Archive for the ‘translation’ Tag

explanation of “peeing in six easy steps”

The only thing to note about this joke is that it’s almost certainly not originally a Chinese joke.  I’m pretty sure I’ve encountered it on the web elsewhere before seeing it on the Chinese internet, and chances are that our protagonist, Little Qiang, was originally Little Johnny or something to that effect.


explanation of “our house’s rat”

This joke doesn’t seem funny in English at all, and after thinking about it for quite a while, I’m not sure there is any way to both properly translate it while keeping it funny.  Translating it any way that allows the reader to quickly understand also cuts down the humor simply because nobody likes having a joke spelled out for them (which is also why our explanatory posts are rarely funny).

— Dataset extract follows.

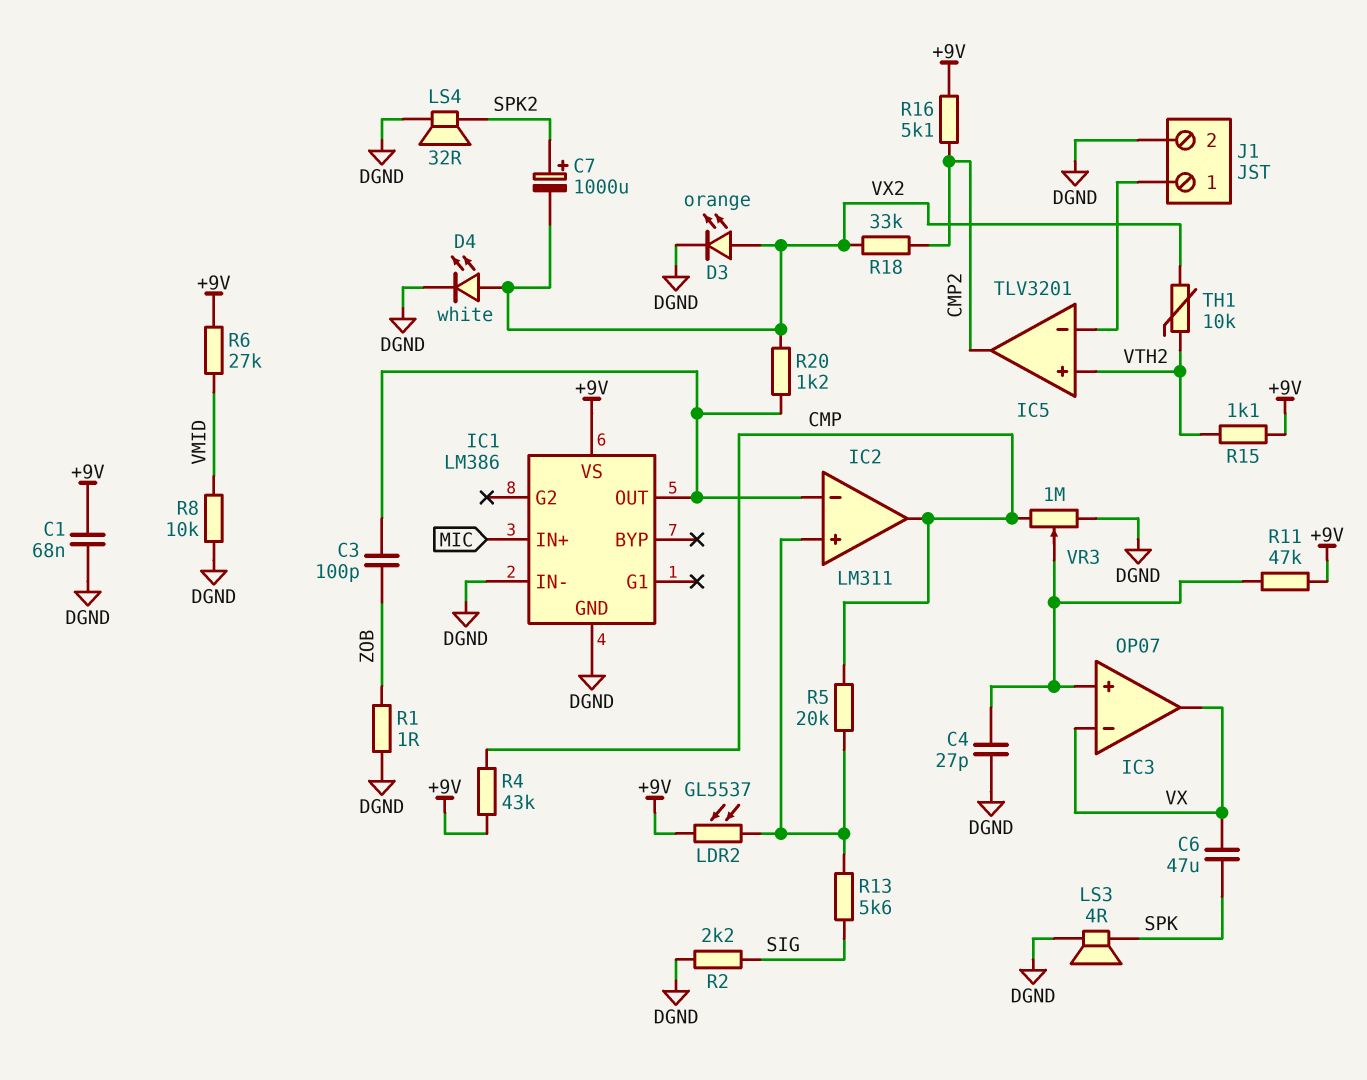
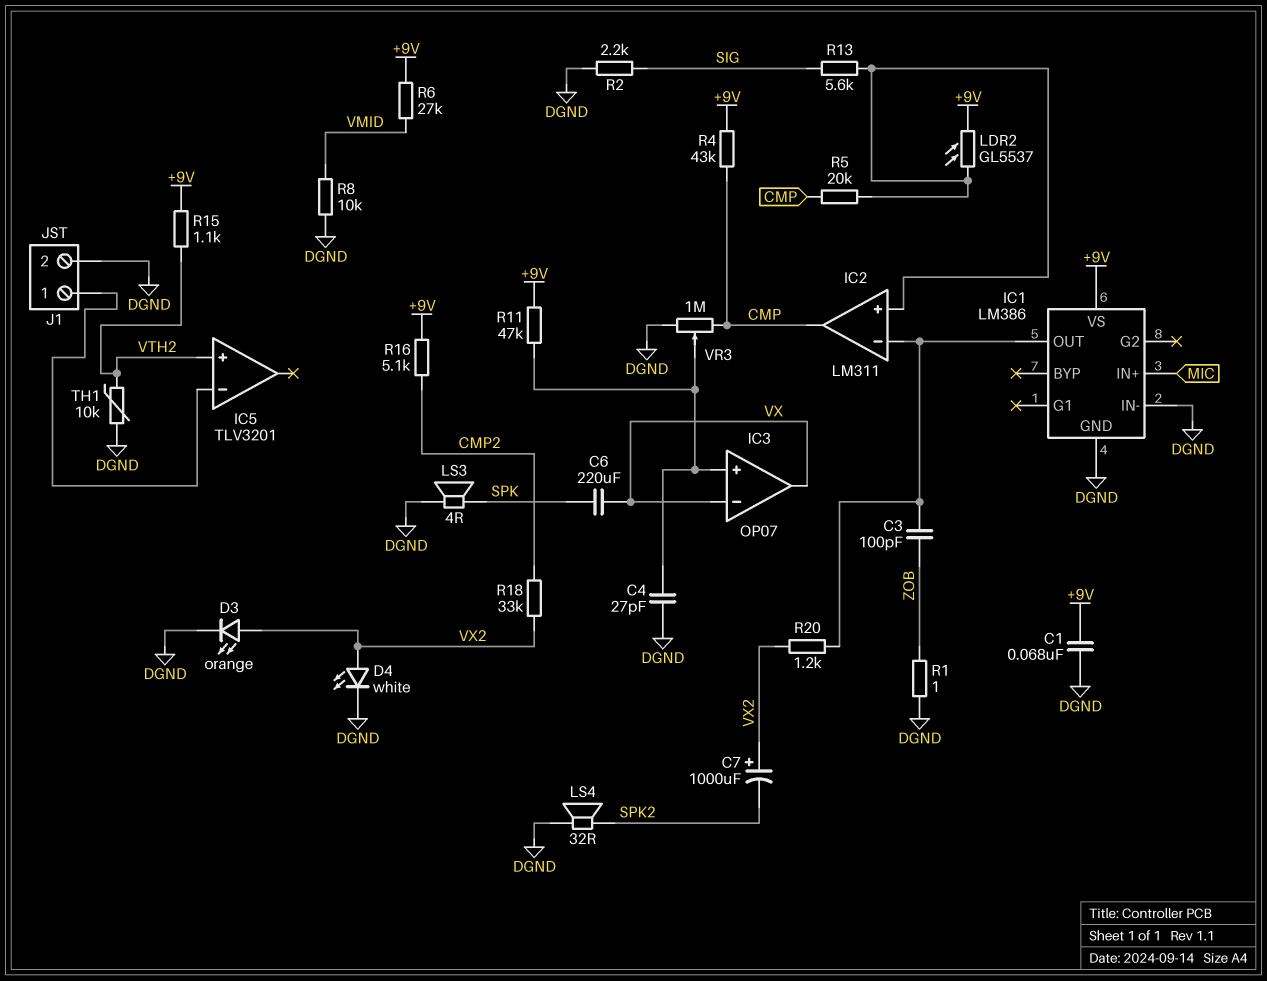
C6: 47uF (SPK, VX) -> 220uF (SPK, VX)
C7: 1000uF (plus SPK2, minus VX2) -> 1000uF (plus VX2, minus SPK2)
IC5 pin out: CMP2 -> none
TH1: 10k (VTH2, VX2) -> 10k (DGND, VTH2)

Getting back to the joke itself, all you have to keep in mind is that the 药 in 老鼠药, on its own is usually translated as “medicine”.  The child, not knowing that 老鼠药 is actually rat poison, assumes that the mother is trying to cure the rat of some disease by giving it this “medicine”.

explanation of “very nice cologne”

A guy alerts his dorm mates that he has lost his “cologne.”  The dorm mates don’t even know he uses cologne, so they’re surprised, and ask what type it is.  He says, in English, “Six God”, which sounds like it might be some fancy foreign brand. In fact, he’s just referring to the very fragrant liushen bug repellent, which is both very common and very cheap.  Once everyone realizes exactly what “Six God” means, they’re speechless.

One reason that such a misinterpretation could realistically happen is that there is one broadly applicable Chinese word that can refer to cologne, perfume, and other similar fragrances.  This is xiang shui, which, broken down into its constituent parts,  simply means “fragrant water”.  Indeed, liushen could by some be considered a type of “fragrant water”.

There are some other culturally specific things to note about this text. Chinese college students often live six or eight to a room, which is why the “dorm mates” are answering one person.  In these living situations, they normally select a shezhang, or dorm room leader.